O título monocromático Corvos contra a noite talvez venha da paisagem esburacada pelo sol e das manchas brancas produzidas por ela. Cabe, além disso, aproximá-lo de Ted Hughes e seu Crow: From the Life and Songs of the Crow [Corvo: Da Vida e das Canções do Corvo], pois Hughes entendeu e elaborou a perspectiva de um lirismo negativo e ontológico do corvo, opondo-o não apenas ao canto dos pássaros, mas ao homem e a Deus, cujos versos de “Corvo mais negro que nunca” soariam quase assim em português: “Quando Deus, aborrecido com o homem,/ voltou-se para o céu,/ E o homem, aborrecido com Deus,/ voltou-se para Eva,/ Coisas pareciam ruir.//Mas Corvo Corvo/ Corvo pregou-os juntos,/pregando o céu e a terra juntos-// Então o homem chorou, mas com a voz de Deus. E Deus sangrou, mas com o sangue do homem.//Então o céu e a terra rangeram na ponta/ agora gangrenosa e maldizente -/ um horror além da redenção.//A agonia não fez por menos//O homem não pode ser homem nem Deus Deus./ A agonia/ cresceu// corvo/ riu/chorando: “Esta é minha Criação,” voando a bandeira negra de si mesmo.” Há algo desse lirismo com a grande diferença que Diego Vinhas não escreveu sobre o corvo, mas seu título mantém as aves agrupadas no plural e contra a noite. O sentimento lírico – ou antilírico –  sustenta o riso que chora do corvo de Hughes pelo menos em poemas tais como “Todestrieb”, “Giallo”, “Abençoados”, “Pão nosso”, cuja indiferença do voo dos corvos não deixa de assinalar um dos versos cantado pelo poeta: “a morte, essa grande festa”.

Por um lado, a dimensão negativa do autor está marcada desde a estreia com Primeiro as coisas morrem, de 2004, e continua em Nenhum nome onde morar (2014). A preposição “contra” do título Corvos contra a noite prolonga essa morte e essa negação, marcando ainda a intensidade de um movimento comum, a saber, o de vultos que distinguem a escuridão. Em uma situação negativa a essa vem o excesso de luz capaz de interferir na própria cor da noite. Por outro, o livro partilha um sentimento comunitário de um luto coletivo em plena luz do dia. O livro de Diego Vinhas faz parte deste oráculo que é a poesia para os leitores que não buscam a salvação imediata prometida nos templos em cada esquina, nem no consolo de saber o que está se passando no mundo vindo dos jornais e meios de informação ainda com o hálito fresco dos sponsors. Livros como Canção de ninar com fuzis (2019), de Pádua Fernandes, Desterro (2019), de Camila Assad; Tudo pronto para o fim do mundo (2019), Bruno Brum; Parque de ruínas (2018), de Marília Garcia e Luto (2018), de Renan Nuernberger, pelo menos para citar alguns títulos, marcam um espaço de elaboração do luto com as palavras. Esse é outro modo de exercer a negatividade da qual poetas não se eximem.
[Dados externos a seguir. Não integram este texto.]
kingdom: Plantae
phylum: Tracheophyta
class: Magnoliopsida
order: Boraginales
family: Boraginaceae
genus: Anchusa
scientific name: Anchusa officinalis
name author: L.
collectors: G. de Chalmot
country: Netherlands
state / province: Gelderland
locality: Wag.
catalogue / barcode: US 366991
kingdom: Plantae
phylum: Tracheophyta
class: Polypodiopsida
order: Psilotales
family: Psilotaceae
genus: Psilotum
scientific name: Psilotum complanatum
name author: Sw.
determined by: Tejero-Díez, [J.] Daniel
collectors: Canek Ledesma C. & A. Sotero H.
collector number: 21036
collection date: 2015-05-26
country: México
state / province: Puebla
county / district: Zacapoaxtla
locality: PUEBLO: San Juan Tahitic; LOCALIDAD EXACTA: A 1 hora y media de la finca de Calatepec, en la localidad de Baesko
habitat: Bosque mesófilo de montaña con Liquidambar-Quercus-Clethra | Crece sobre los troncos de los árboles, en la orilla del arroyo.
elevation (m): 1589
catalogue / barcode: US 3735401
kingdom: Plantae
Nesse sentido o poema “Oráculo” cumpre uma função histórica no presente:

Muita pretensão
achar
que sua dor
é coletiva

muita pretensão
achar
que sua dor
é só sua

Não são poucos os poetas que entendem dessa soleira da dor e que situam seus leitores nesse espaço intermediário. Se estamos em um momento crucial para escrever poesia – e qual momento não o seria ao longo da história da humanidade? – o momento é decisivo sobretudo para ler, pois esta é uma arte de guiar um tempo manco com uma lucidez impossível –  no sentido político do uso da luz do mundo – digna do meio-dia de Orides Fontela: “A luz destrói os segredos:/ a luz é crua contra os olhos/ ácida para o espírito.// A luz é demais para os homens./(Porém como o saberias/ quando vieste à luz/ de ti mesmo?)/ Meio-dia! Meio-dia!/ A vida é lúcida e impossível.”

Eduardo Jorge de Oliveira é professor-assistente de Literatura, Artes e Media da Universidade de Zurique. É autor de A invenção de uma pele – Nuno Ramos em obras (Iluminuras, 2018), Signo, sigilo – Mira Schendel e a vivência da vida imediata (Lumme Editor, 2019).